Wrong link on url containing japanese text

Are you using stock Docker compose setup?
no

If not, either reproduce this issue on the official demo or switch to Docker and see if the issue is resolved.
yes same problem on official demo


Describe the problem you’re having:
wrong link on #テスト

Include steps to reproduce the problem:

  1. subscribe to edogawa_test (edogawa_test)
  2. open feed
  3. latest entry’s #テスト link is missing href attribute
    • it should link to https://twitter.com/search?q=%23テスト (or https://twitter.com/search?q=%23%E3%83%86%E3%82%B9%E3%83%88)

tt-rss version (including git commit id):
92c78beb909d8955657564127c2e953ca25113e3

Platform (i.e. Linux distro, PHP, PostgreSQL, etc) versions:
FreeBSD 13.0/PHP 7.4/PostgreSQL 13.2

Please provide any additional information below:
n/a

i’m not going to subscribe to your feed but i have doubts that naked unicode characters are going to pass tt-rss url validation

Q: why are urls validated?
A: search the forums, it has been discussed before, in excruciating detail

I’m not sure I find the thread. Is it this one?

I don’t see the justification of doing full url validation for href links though (beyond javascript:) as those shouldn’t do anything until the user actually click on them. I also noticed custom protocols like git: or osu: which is valid href attribute is also broken.

thanks for sharing your opinion.

No, really, what is it? Where can I read about it?

I’ve seen about stripping out other attributes (onclick etc) or removing javascript: in hrefs but I’ve never seen needing validation for any other type of links.

Here is some reading material for you:

The above thread covers a lot of the changes that took place last year to address a myriad of security implications.

Most of the stuff mentioned here seem to be around sanitizing image src attribute though (at least the ones that relate to rendering feed content).

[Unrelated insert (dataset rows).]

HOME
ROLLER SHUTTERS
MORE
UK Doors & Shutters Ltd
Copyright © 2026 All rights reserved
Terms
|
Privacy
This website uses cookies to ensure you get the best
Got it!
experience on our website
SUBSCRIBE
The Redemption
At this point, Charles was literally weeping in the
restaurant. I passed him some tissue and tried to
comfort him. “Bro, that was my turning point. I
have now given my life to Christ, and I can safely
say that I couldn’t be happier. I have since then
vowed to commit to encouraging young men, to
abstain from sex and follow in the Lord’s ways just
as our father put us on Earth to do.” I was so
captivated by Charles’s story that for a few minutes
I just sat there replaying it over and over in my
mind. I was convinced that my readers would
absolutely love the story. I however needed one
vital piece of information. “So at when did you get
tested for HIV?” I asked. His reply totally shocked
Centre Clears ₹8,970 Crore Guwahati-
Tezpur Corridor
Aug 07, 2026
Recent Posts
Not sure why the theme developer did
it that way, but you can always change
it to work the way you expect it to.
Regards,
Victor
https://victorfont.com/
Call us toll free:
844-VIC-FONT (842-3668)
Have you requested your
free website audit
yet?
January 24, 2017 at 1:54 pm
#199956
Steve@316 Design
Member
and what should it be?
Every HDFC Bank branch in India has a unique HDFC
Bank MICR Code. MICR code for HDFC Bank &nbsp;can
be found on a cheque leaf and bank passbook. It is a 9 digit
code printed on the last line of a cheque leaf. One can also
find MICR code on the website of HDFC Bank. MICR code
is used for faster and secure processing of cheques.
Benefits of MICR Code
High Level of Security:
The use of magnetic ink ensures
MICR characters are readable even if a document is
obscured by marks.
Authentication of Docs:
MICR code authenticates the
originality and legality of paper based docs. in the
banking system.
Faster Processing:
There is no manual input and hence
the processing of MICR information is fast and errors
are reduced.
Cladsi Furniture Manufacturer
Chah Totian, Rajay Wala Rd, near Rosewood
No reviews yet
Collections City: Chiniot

Unlike image src, anchor href doesn’t seem to be affected as nothing should need to do anything with it (unless ttrss somewhere in the process tries to download everything in href? that would be weird).

Just to be clear: I’m not suggesting to relax the existing url validation that’s being used by a lot of things. It’s just validation for feed content’s anchor href attribute should be different/minimal as those are inert until clicked by the user themselves.

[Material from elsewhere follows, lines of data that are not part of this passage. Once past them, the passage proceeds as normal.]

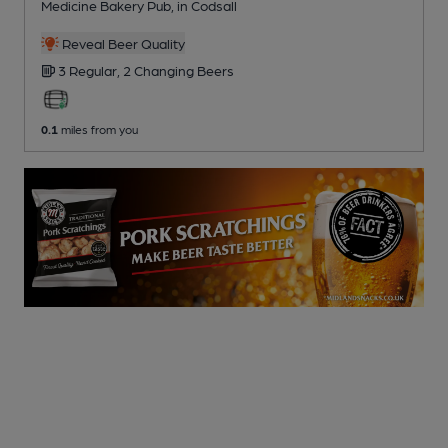
Medicine Bakery Pub
, in Codsall
Reveal Beer Quality
3 Regular,
2 Changing
Beers
0.1
miles from you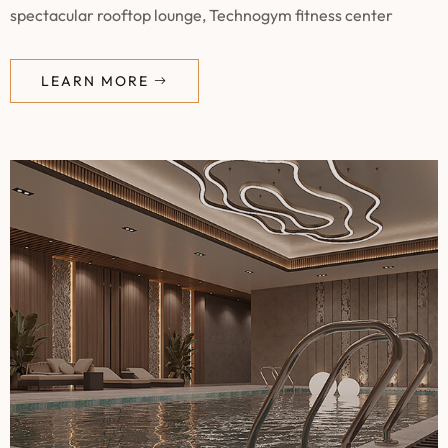
spectacular rooftop lounge, Technogym fitness center
LEARN MORE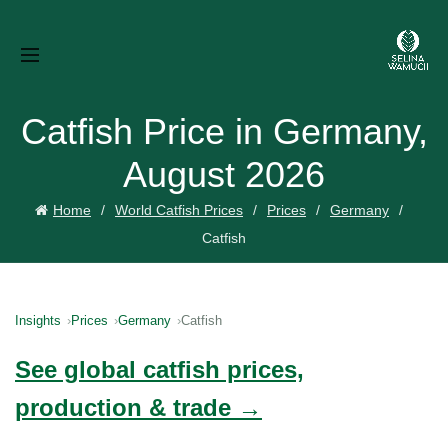
Catfish Price in Germany,
August 2026
Home
World Catfish Prices
Prices
Germany
Catfish
Insights
Prices
Germany
Catfish
See global catfish prices,
production & trade →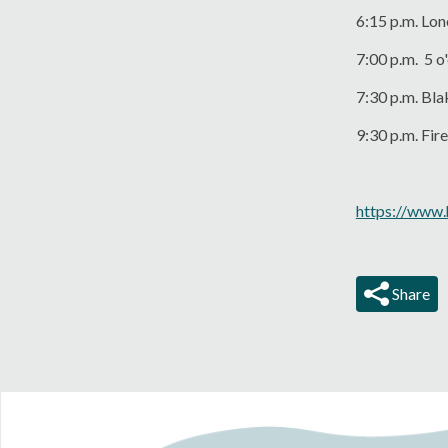
6:15 p.m. Lo
7:00 p.m. 5 o
7:30 p.m. Bl
9:30 p.m. Fi
https://www.
Share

There’s a linked PDF from the security researchers in that thread that goes into great detail about the vectors of attack, etc. There are also several other threads on this forum that I was able to find with a few keyword searches: filter, validate, url, etc.

Don’t you think URLs should be validated before being served to the user? In a properly designed application, wouldn’t you expect that? Can you imagine any possible problem with TT-RSS just blindly passing along whatever data it comes across to the user?

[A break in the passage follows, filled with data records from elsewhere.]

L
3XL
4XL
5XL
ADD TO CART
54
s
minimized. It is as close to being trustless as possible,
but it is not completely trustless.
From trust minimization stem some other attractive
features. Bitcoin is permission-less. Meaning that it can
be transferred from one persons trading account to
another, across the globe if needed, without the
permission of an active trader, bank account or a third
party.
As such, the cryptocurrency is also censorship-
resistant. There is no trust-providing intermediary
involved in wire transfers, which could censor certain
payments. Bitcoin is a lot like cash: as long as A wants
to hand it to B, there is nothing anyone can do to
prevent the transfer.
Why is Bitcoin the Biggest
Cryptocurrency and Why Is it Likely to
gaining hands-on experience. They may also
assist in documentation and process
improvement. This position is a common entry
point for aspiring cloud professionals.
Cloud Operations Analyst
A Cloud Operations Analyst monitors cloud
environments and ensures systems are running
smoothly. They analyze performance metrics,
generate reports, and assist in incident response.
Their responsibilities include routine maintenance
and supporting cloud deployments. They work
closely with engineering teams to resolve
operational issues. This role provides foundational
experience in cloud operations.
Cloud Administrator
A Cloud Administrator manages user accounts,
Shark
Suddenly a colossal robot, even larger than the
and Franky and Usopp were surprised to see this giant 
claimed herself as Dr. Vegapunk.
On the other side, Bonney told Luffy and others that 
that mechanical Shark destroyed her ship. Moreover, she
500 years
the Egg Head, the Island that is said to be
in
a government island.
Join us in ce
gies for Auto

For anchor link href attribute? Beyond removing javascript: links and making sure rel=noreferrer is set when target is _blank, I don’t think so. Even the rel thing isn’t needed anymore in recent browsers. Browsers don’t generally do anything with those until user click on those.

Unless I’m missing something here? I’m interested if you know any danger I’m unaware of.

Vulnerabilities are often layered together. It can start with a trusted web site whose editor credentials become compromised, leading to a malicious actor changing URLs. Those URLs are fetched through a feed reader, which are then clicked by an end user who’s using a browser with a zero-day exploit on improperly crafted HREF attributes. This leads to the browser breaking out of the operating system sandbox, which then exploits the OS kernel and results in full access to the computer.

The idea is that everyone at every stage does everything correct so if there’s a failure at some point the affects are mitigated. Ensuring URLs are valid is one of those steps and it’s so frickin’ easy to do, why not do it?

some imbecile with an anime userpic clicking on something, owning himself, and coming here crying because “tt-rss did it” is already bad enough, the rest has been explained by @JustAMacUser.

Actually I noticed non-ascii characters in path is fine (for example https://google.com/テスト/) because there’s separate rawurlencode/rawurldecode for path before passed to filter_var but there’s none for query string.

So the validator really only “validates” query string…

it’s an exception we made - Empty links due to validate_url/filter_var

wrapping/unwrapping url parameters is too much effort and has more security implications, in my opinion.

that’s literally not true.

I see. Good thing this valid path http://google.com/%%30%30 doesn’t crash browsers anymore.